About this exercise:
Would you set down the data that follows, word for word, without any pictures?

Records to process:
★ ★ ★ ★
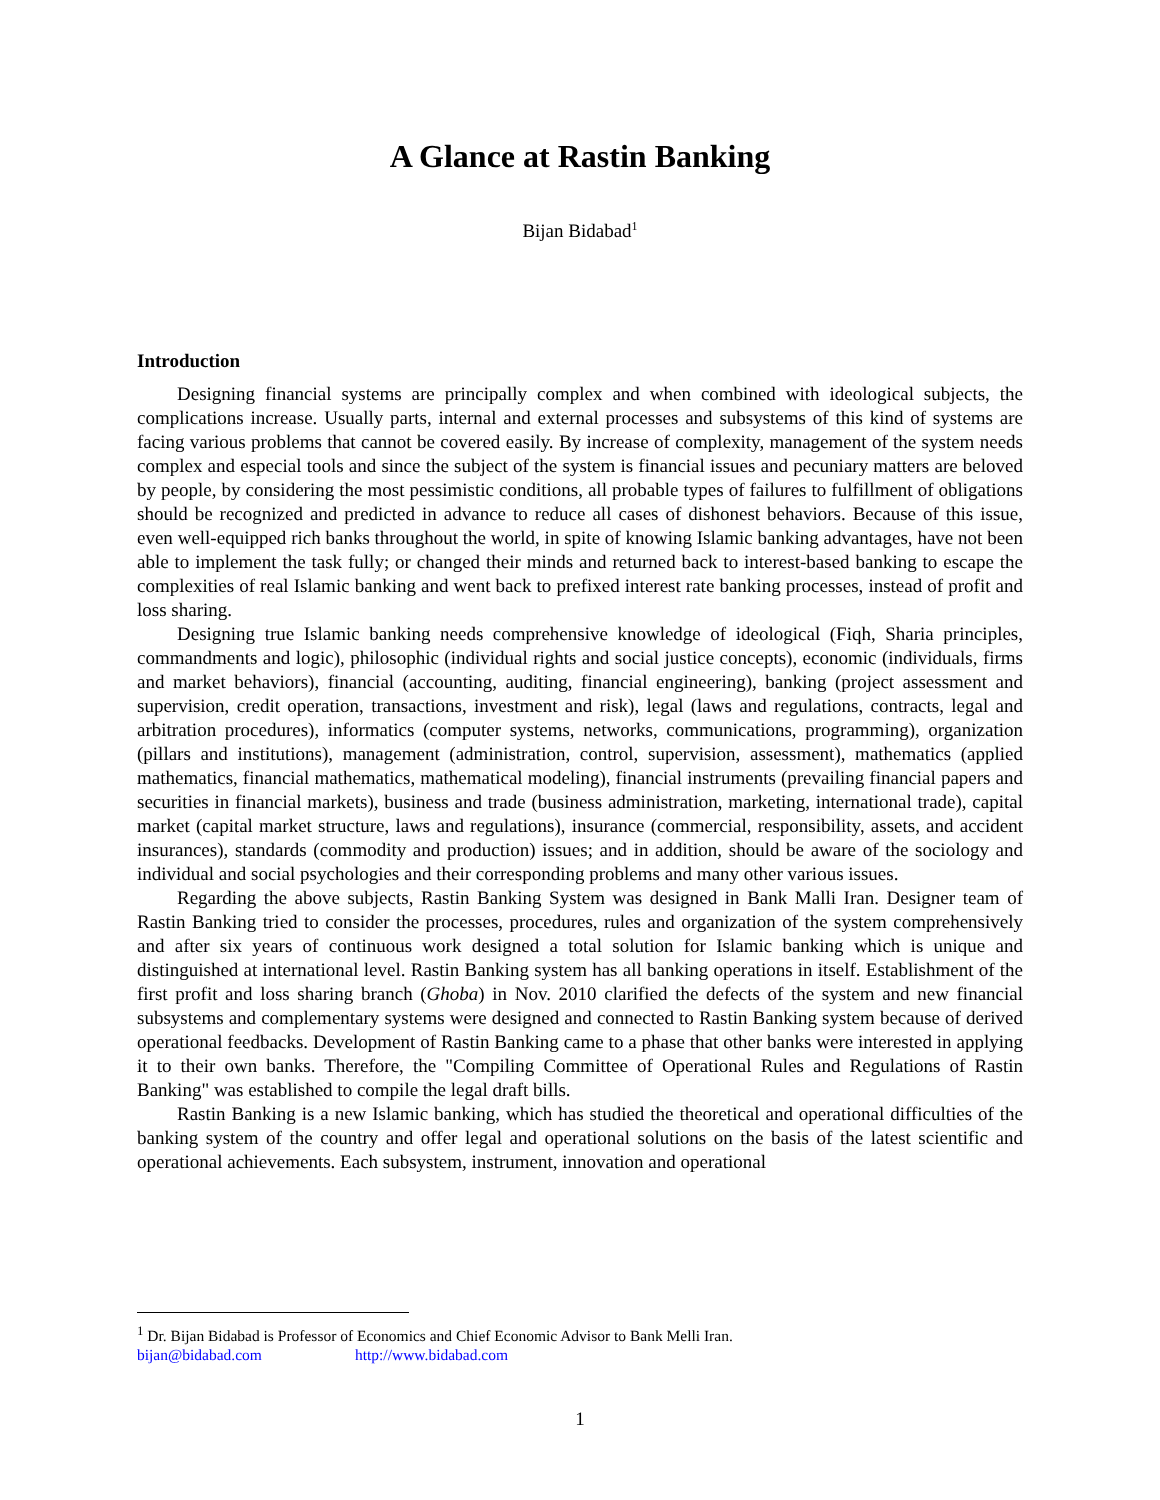A Glance at Rastin Banking
Bijan Bidabad<sup>1</sup>
Introduction
Designing financial systems are principally complex and when combined with ideological subjects, the complications increase. Usually parts, internal and external processes and subsystems of this kind of systems are facing various problems that cannot be covered easily. By increase of complexity, management of the system needs complex and especial tools and since the subject of the system is financial issues and pecuniary matters are beloved by people, by considering the most pessimistic conditions, all probable types of failures to fulfillment of obligations should be recognized and predicted in advance to reduce all cases of dishonest behaviors. Because of this issue, even well-equipped rich banks throughout the world, in spite of knowing Islamic banking advantages, have not been able to implement the task fully; or changed their minds and returned back to interest-based banking to escape the complexities of real Islamic banking and went back to prefixed interest rate banking processes, instead of profit and loss sharing.
Designing true Islamic banking needs comprehensive knowledge of ideological (Fiqh, Sharia principles, commandments and logic), philosophic (individual rights and social justice concepts), economic (individuals, firms and market behaviors), financial (accounting, auditing, financial engineering), banking (project assessment and supervision, credit operation, transactions, investment and risk), legal (laws and regulations, contracts, legal and arbitration procedures), informatics (computer systems, networks, communications, programming), organization (pillars and institutions), management (administration, control, supervision, assessment), mathematics (applied mathematics, financial mathematics, mathematical modeling), financial instruments (prevailing financial papers and securities in financial markets), business and trade (business administration, marketing, international trade), capital market (capital market structure, laws and regulations), insurance (commercial, responsibility, assets, and accident insurances), standards (commodity and production) issues; and in addition, should be aware of the sociology and individual and social psychologies and their corresponding problems and many other various issues.
Regarding the above subjects, Rastin Banking System was designed in Bank Malli Iran. Designer team of Rastin Banking tried to consider the processes, procedures, rules and organization of the system comprehensively and after six years of continuous work designed a total solution for Islamic banking which is unique and distinguished at international level. Rastin Banking system has all banking operations in itself. Establishment of the first profit and loss sharing branch (Ghoba) in Nov. 2010 clarified the defects of the system and new financial subsystems and complementary systems were designed and connected to Rastin Banking system because of derived operational feedbacks. Development of Rastin Banking came to a phase that other banks were interested in applying it to their own banks. Therefore, the "Compiling Committee of Operational Rules and Regulations of Rastin Banking" was established to compile the legal draft bills.
Rastin Banking is a new Islamic banking, which has studied the theoretical and operational difficulties of the banking system of the country and offer legal and operational solutions on the basis of the latest scientific and operational achievements. Each subsystem, instrument, innovation and operational
<sup>1</sup> Dr. Bijan Bidabad is Professor of Economics and Chief Economic Advisor to Bank Melli Iran.
bijan@bidabad.com http://www.bidabad.com
1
★ ★ ★ ★
Answer below:
A Glance at Rastin Banking
Bijan Bidabad<sup>1</sup>
Introduction
Designing financial systems are principally complex and when combined with ideological subjects, the complications increase. Usually parts, internal and external processes and subsystems of this kind of systems are facing various problems that cannot be covered easily. By increase of complexity, management of the system needs complex and especial tools and since the subject of the system is financial issues and pecuniary matters are beloved by people, by considering the most pessimistic conditions, all probable types of failures to fulfillment of obligations should be recognized and predicted in advance to reduce all cases of dishonest behaviors. Because of this issue, even well-equipped rich banks throughout the world, in spite of knowing Islamic banking advantages, have not been able to implement the task fully; or changed their minds and returned back to interest-based banking to escape the complexities of real Islamic banking and went back to prefixed interest rate banking processes, instead of profit and loss sharing.
Designing true Islamic banking needs comprehensive knowledge of ideological (Fiqh, Sharia principles, commandments and logic), philosophic (individual rights and social justice concepts), economic (individuals, firms and market behaviors), financial (accounting, auditing, financial engineering), banking (project assessment and supervision, credit operation, transactions, investment and risk), legal (laws and regulations, contracts, legal and arbitration procedures), informatics (computer systems, networks, communications, programming), organization (pillars and institutions), management (administration, control, supervision, assessment), mathematics (applied mathematics, financial mathematics, mathematical modeling), financial instruments (prevailing financial papers and securities in financial markets), business and trade (business administration, marketing, international trade), capital market (capital market structure, laws and regulations), insurance (commercial, responsibility, assets, and accident insurances), standards (commodity and production) issues; and in addition, should be aware of the sociology and individual and social psychologies and their corresponding problems and many other various issues.
Regarding the above subjects, Rastin Banking System was designed in Bank Malli Iran. Designer team of Rastin Banking tried to consider the processes, procedures, rules and organization of the system comprehensively and after six years of continuous work designed a total solution for Islamic banking which is unique and distinguished at international level. Rastin Banking system has all banking operations in itself. Establishment of the first profit and loss sharing branch (Ghoba) in Nov. 2010 clarified the defects of the system and new financial subsystems and complementary systems were designed and connected to Rastin Banking system because of derived operational feedbacks. Development of Rastin Banking came to a phase that other banks were interested in applying it to their own banks. Therefore, the "Compiling Committee of Operational Rules and Regulations of Rastin Banking" was established to compile the legal draft bills.
Rastin Banking is a new Islamic banking, which has studied the theoretical and operational difficulties of the banking system of the country and offer legal and operational solutions on the basis of the latest scientific and operational achievements. Each subsystem, instrument, innovation and operational
<sup>1</sup> Dr. Bijan Bidabad is Professor of Economics and Chief Economic Advisor to Bank Melli Iran.
bijan@bidabad.com http://www.bidabad.com
1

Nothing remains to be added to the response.